Andre Jose Holguin
"As a kid, I wanted to know when the end of the world was going to happen." Andre Jose Holguin started delving into philosophy when he was in middle school. "Instead of coming to the right sources, I came across a lot of conspiracy theories. It really did awaken my mind even though those theories are false." From there he was led to the New Atheism debate. "I was pretty sure of God's existence, but they were giving really good arguments as to why God did not exist. From there began my first phase of philosophy, theological philosophy. I wanted to see does God exist and if so, how can I know he exists?"
While those are very dense questions, Jose was soon delving even deeper. "Let's say I come across God. How can I know it's actually him and not my mind?" The reason he was asking these questions was because of an experience he had when he was 15-years old. "I was in my living room one night reading the Bible because I got curious. All of a sudden something clicked. It was very much a feeling, as though words came to my mind although I never heard them. It was as though someone had told me, ‘You're saved now.' I felt complete peace and the summer that followed was complete bliss."
Jose's faith in God held strong until he took The Philosophy of Religion his freshmen year at California Baptist College. "It was my dream to become a theologian and study God for the rest of my days." But he had reached a level of austerity that didn't match the other students and he found them to be too materialistic. After one year, he transferred to a city college. "That's where I became more open-minded. I was among people who do not honor God. I respected their journey and was more sympathetic to atheists' argument. I said, let them sharpen my faith and see the other side."

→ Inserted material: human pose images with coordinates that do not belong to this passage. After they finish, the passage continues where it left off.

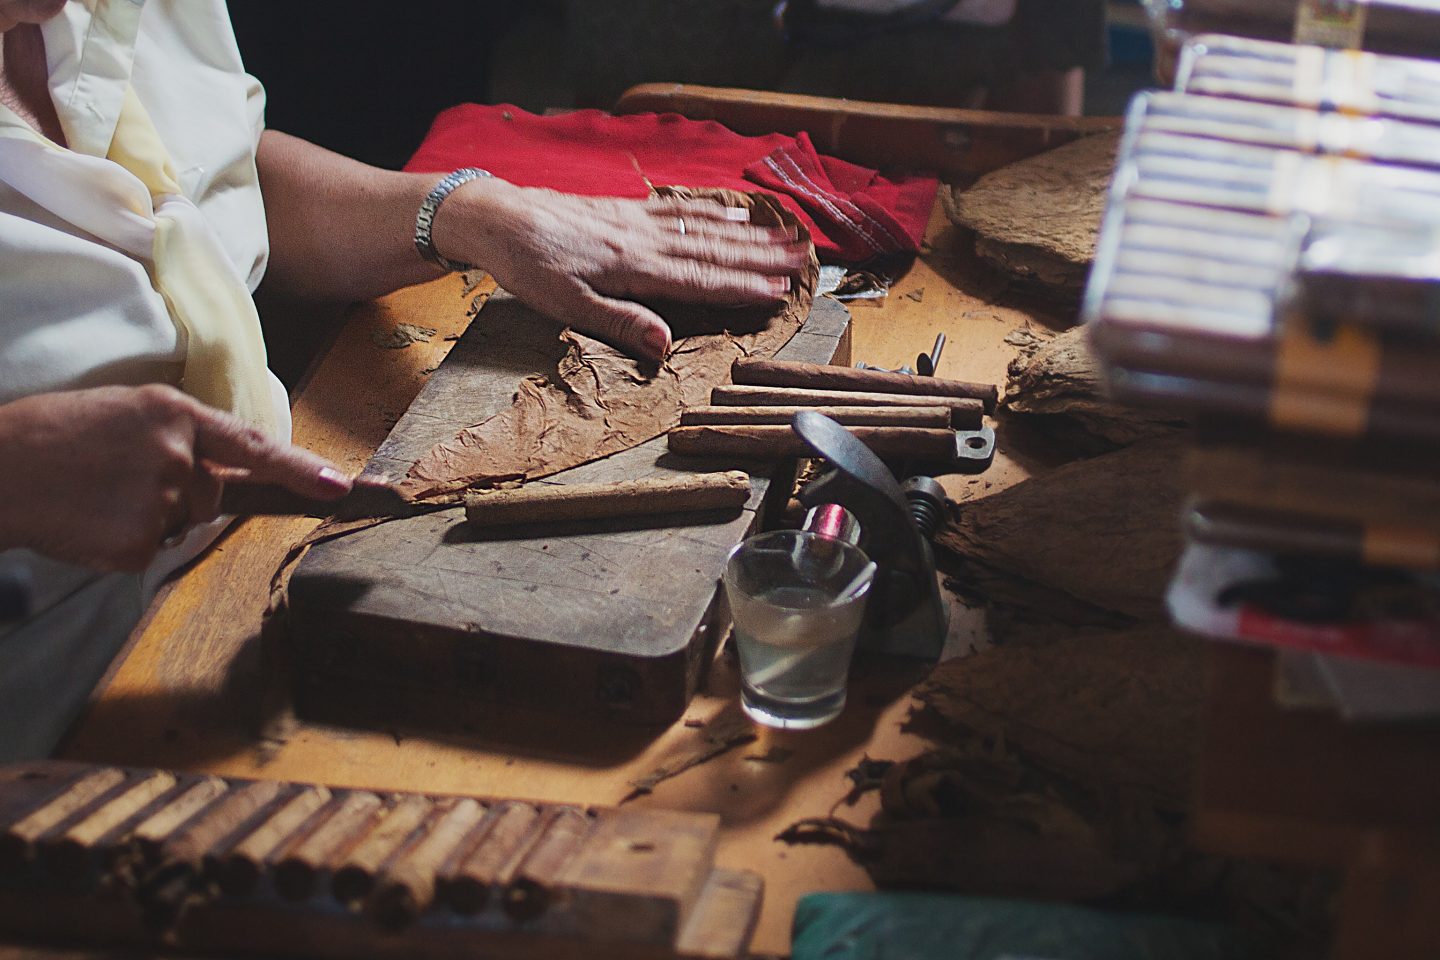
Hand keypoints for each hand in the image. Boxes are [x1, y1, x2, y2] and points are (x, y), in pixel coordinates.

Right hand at [0, 385, 351, 572]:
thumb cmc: (53, 435)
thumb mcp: (124, 411)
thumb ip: (180, 436)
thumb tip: (221, 470)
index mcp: (175, 414)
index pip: (254, 446)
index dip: (300, 469)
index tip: (340, 485)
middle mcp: (178, 456)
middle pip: (213, 493)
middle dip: (180, 492)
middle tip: (115, 477)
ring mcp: (160, 500)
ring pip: (181, 523)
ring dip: (149, 516)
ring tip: (95, 494)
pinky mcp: (138, 543)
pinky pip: (150, 550)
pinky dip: (122, 542)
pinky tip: (89, 521)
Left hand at [433, 181, 810, 361]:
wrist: (498, 217)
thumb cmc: (529, 267)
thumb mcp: (567, 307)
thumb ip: (621, 324)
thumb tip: (666, 346)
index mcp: (634, 268)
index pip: (700, 280)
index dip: (742, 287)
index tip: (779, 291)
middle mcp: (644, 240)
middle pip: (713, 250)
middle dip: (760, 257)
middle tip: (801, 259)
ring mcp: (637, 221)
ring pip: (703, 228)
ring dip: (747, 234)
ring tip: (783, 236)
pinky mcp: (624, 209)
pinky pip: (678, 209)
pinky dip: (710, 210)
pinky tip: (733, 211)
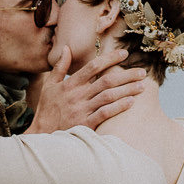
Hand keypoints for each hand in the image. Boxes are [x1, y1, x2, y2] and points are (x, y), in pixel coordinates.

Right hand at [27, 43, 147, 134]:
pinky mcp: (85, 124)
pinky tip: (131, 102)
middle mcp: (77, 95)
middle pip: (106, 81)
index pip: (93, 66)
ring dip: (127, 90)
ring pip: (109, 96)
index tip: (124, 54)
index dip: (110, 58)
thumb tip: (67, 48)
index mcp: (70, 84)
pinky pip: (105, 113)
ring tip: (142, 86)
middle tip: (142, 72)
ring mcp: (82, 110)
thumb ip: (59, 67)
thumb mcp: (49, 86)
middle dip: (126, 75)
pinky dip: (119, 107)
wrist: (41, 135)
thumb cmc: (47, 110)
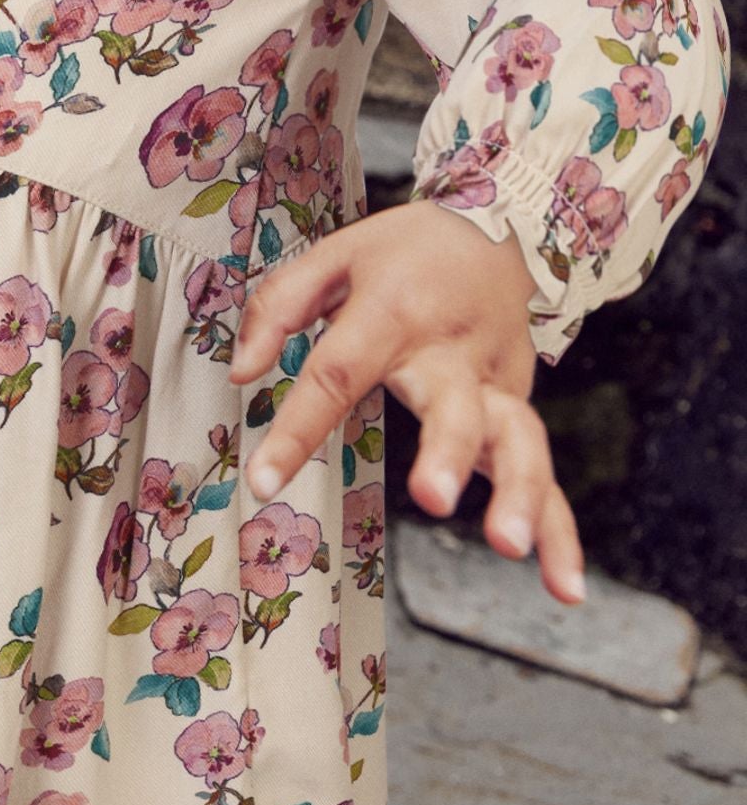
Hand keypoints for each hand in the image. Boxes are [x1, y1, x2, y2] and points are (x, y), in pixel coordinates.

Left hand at [227, 198, 585, 604]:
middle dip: (447, 453)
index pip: (338, 372)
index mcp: (391, 310)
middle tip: (434, 499)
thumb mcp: (332, 255)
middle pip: (452, 404)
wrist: (496, 218)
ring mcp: (494, 378)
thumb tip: (241, 373)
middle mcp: (450, 349)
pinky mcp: (521, 400)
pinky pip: (546, 469)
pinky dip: (561, 530)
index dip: (300, 427)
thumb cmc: (402, 249)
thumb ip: (279, 307)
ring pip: (516, 437)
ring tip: (509, 546)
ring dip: (519, 493)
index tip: (264, 481)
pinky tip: (563, 585)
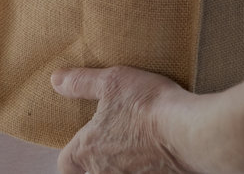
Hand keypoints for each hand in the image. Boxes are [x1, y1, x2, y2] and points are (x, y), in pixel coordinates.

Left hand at [52, 66, 194, 173]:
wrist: (187, 133)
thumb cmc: (147, 106)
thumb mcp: (112, 82)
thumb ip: (82, 83)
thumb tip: (56, 80)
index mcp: (87, 150)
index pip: (66, 164)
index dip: (72, 154)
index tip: (80, 146)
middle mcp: (104, 172)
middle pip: (92, 171)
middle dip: (100, 158)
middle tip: (116, 138)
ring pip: (118, 173)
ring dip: (125, 162)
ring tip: (139, 142)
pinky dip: (147, 165)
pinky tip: (159, 149)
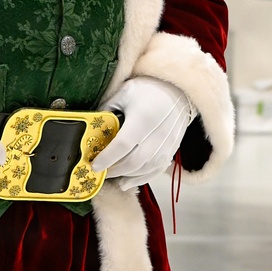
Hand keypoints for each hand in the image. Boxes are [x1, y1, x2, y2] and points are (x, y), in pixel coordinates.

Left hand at [94, 76, 194, 191]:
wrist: (178, 89)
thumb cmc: (149, 88)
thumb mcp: (124, 92)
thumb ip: (108, 110)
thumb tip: (93, 127)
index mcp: (143, 118)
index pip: (123, 145)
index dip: (107, 158)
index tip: (94, 165)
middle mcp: (158, 133)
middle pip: (134, 161)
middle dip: (115, 170)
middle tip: (101, 172)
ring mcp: (168, 143)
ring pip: (146, 168)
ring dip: (128, 176)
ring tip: (113, 177)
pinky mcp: (173, 148)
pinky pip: (157, 169)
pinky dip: (143, 178)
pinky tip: (129, 182)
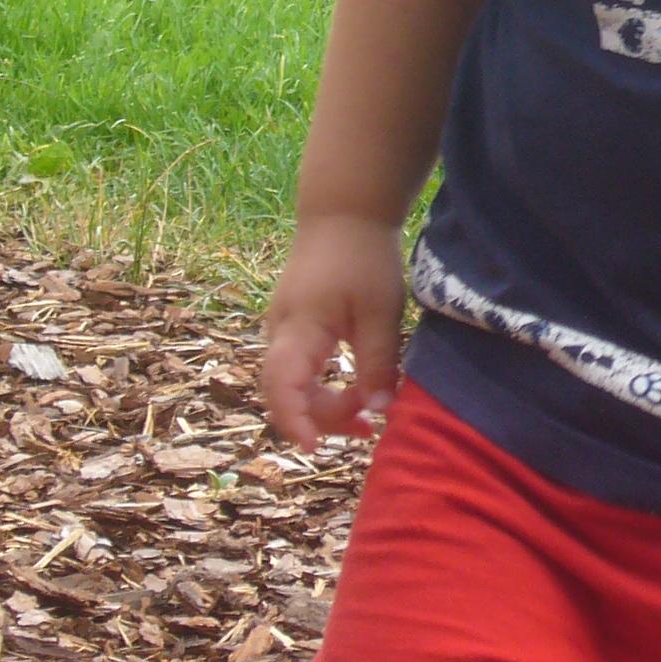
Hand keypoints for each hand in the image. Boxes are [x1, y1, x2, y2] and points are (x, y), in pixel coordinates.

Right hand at [261, 216, 406, 450]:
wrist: (345, 212)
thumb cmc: (363, 257)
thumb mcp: (380, 312)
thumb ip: (378, 362)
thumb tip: (379, 412)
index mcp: (298, 329)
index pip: (282, 387)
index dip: (295, 422)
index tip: (315, 448)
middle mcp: (280, 334)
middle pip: (286, 395)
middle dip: (323, 420)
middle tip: (369, 429)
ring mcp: (283, 330)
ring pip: (292, 384)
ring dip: (324, 406)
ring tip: (367, 417)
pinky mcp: (294, 327)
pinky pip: (299, 370)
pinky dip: (322, 388)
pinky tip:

After completing two associate degrees, Andre transferred to Cal and continued to pursue philosophy. His journey through the three institutions of higher education have shaped and changed his study of philosophy from Bible-based to more people-based. "Here it's analytic. I'm grateful to Berkeley for making my philosophy more human, more normal."
Andre now classifies himself as a determinist. "Our ability to make decisions in life depends on our circumstances, so much so that I do believe will to be a small part of everything. Success is a person's ability to exploit their circumstances. I think a person's will can conquer circumstances."
For his Miller Scholar's research project, Andre is looking back at a very personal incident that he says changed him for life. "When I was in elementary school, they had a redistricting that forced me to go to a new, not-too-good elementary school. I was uprooted and people were rude and very brutal to me. I guess you could say I underwent something comparable to a mental breakdown. I went from being very extroverted, a very popular kid, to being a complete loner. When you're a loner you do see the brutality of human nature. People see you as an outsider, someone who is beneath them. Now I want to study the philosophical implications of childhood development in education. What moral responsibilities do schools have for their students' philosophical development?"
After finishing his studies in philosophy (and staying for an extra semester), he plans on enrolling in a programming boot camp in order to enter the tech industry. "It is a goal of mine to combine what will be my newfound skills with my interests in philosophy. Long term, I plan on starting my own business."